A breakdown would give people a better understanding of MOD spending, obviously they don't want that.
I can believe this, knowing something of the areas which are heavy MOD costs. Namely the large enterprise that supplies the MOD lan, the large enterprise that supplies the MOD->World secure gateway, the large enterprise that provides backbone and dedicated circuits etc.
Security and dedicated connections/equipment costs.
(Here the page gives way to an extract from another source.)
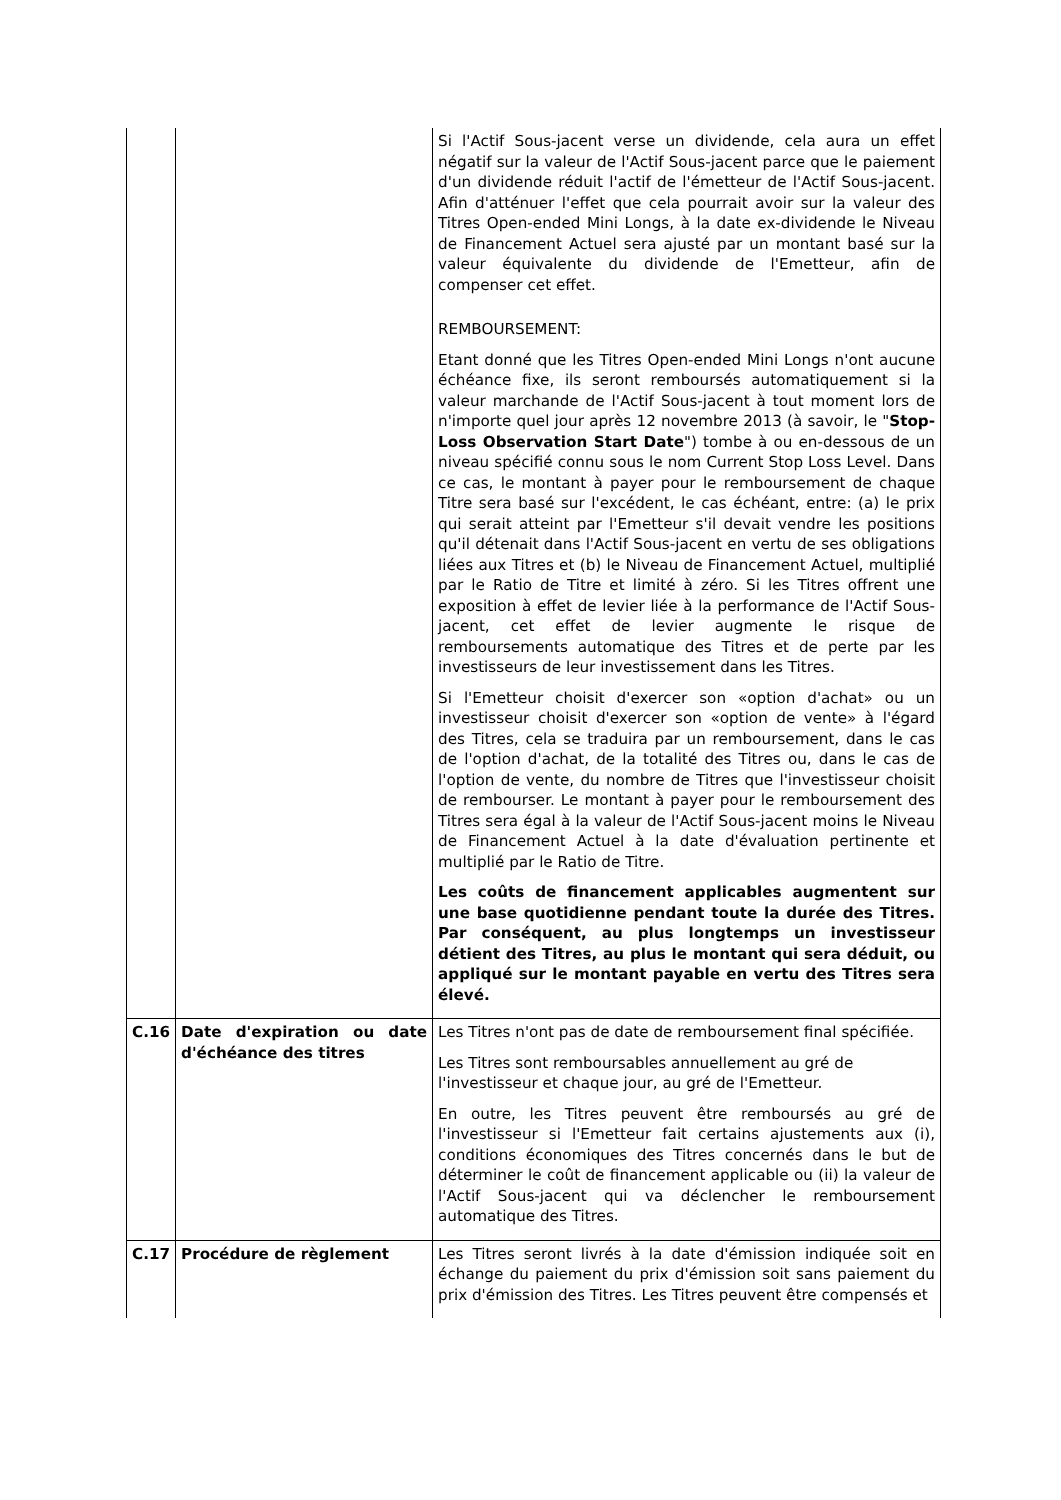| | | Si l'Actif Sous-jacent verse un dividende, cela aura un effet négatif sur la valeur de l'Actif Sous-jacent parce que le paiement d'un dividende réduit l'actif de l'émetteur de l'Actif Sous-jacent. Afin d'atténuer l'effet que cela pourrait avoir sur la valeur des Titres Open-ended Mini Longs, à la date ex-dividende le Niveau de Financement Actuel sera ajusté par un montant basé sur la valeur équivalente du dividende de l'Emetteur, afin de compenser cet effet. REMBOURSEMENT: Etant donné que les Titres Open-ended Mini Longs n'ont aucune échéance fixe, ils seront remboursés automatiquement si la valeur marchande de l'Actif Sous-jacent à tout moment lors de n'importe quel jour après 12 novembre 2013 (à savoir, le " Stop-Loss Observation Start Date ") tombe à ou en-dessous de un niveau spécifié connu sous le nom Current Stop Loss Level. Dans ce cas, le montant à payer pour le remboursement de chaque Titre sera basé sur l'excédent, le cas échéant, entre: (a) le prix qui serait atteint par l'Emetteur s'il devait vendre les positions qu'il détenait dans l'Actif Sous-jacent en vertu de ses obligations liées aux Titres et (b) le Niveau de Financement Actuel, multiplié par le Ratio de Titre et limité à zéro. Si les Titres offrent une exposition à effet de levier liée à la performance de l'Actif Sous-jacent, cet effet de levier augmente le risque de remboursements automatique des Titres et de perte par les investisseurs de leur investissement dans les Titres. Si l'Emetteur choisit d'exercer son «option d'achat» ou un investisseur choisit d'exercer son «option de vente» à l'égard des Titres, cela se traduira par un remboursement, dans le cas de l'option d'achat, de la totalité des Titres ou, dans le cas de l'option de vente, du nombre de Titres que l'investisseur choisit de rembourser. Le montant à payer pour le remboursement des Titres sera égal à la valeur de l'Actif Sous-jacent moins le Niveau de Financement Actuel à la date d'évaluation pertinente et multiplié par le Ratio de Titre. Les coûts de financement applicables augmentent sur une base quotidienne pendant toute la durée des Titres. Par conséquent, au plus longtemps un investisseur détient des Titres, au plus le montant qui sera déduit, ou appliqué sur le montant payable en vertu des Titres sera élevé. |
| C.16 | Date d'expiration ou date d'échéance des titres | Les Titres n'ont pas de date de remboursement final spécifiée. Les Titres sont remboursables annuellement au gré de l'investisseur et chaque jour, au gré de l'Emetteur. En outre, les Titres peuvent être remboursés au gré de l'investisseur si l'Emetteur fait certains ajustements aux (i), conditions économiques des Titres concernés dans le but de déterminer le coût de financement applicable ou (ii) la valeur de l'Actif Sous-jacent qui va déclencher le remboursement automatique des Titres. |
| C.17 | Procédure de règlement | Les Titres seront livrés à la date d'émission indiquée soit en échange du paiement du prix d'émission soit sans paiement du prix d'émission des Titres. Les Titres peuvent être compensés et |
And given its attack surface and the amount of people that would like to compromise it, a very rapidly moving iterative target, all of which has to be built and subject to extended scrutiny.
They can arrange the installation of a brand new box onto the military aircraft in a month flat. But if anyone ever needed to update the software on that box, it might take years. YEARS!
It would be better, faster, cheaper to remove the original box from the airplane, take it out behind the wood shed (and then load the new software, change the PN decal, and paint it a different colour to confuse them), and then reinstall the "brand new" box (move along, nothing to see here) back into the same spot on the airplane. Might take five weeks.
Because software is such an impediment, it would actually be better to design military avionics relying on miniaturized mechanisms (gears, levers, Johnson rods) to perform and control all the complicated functions. Just to avoid The Nightmare That Is Software.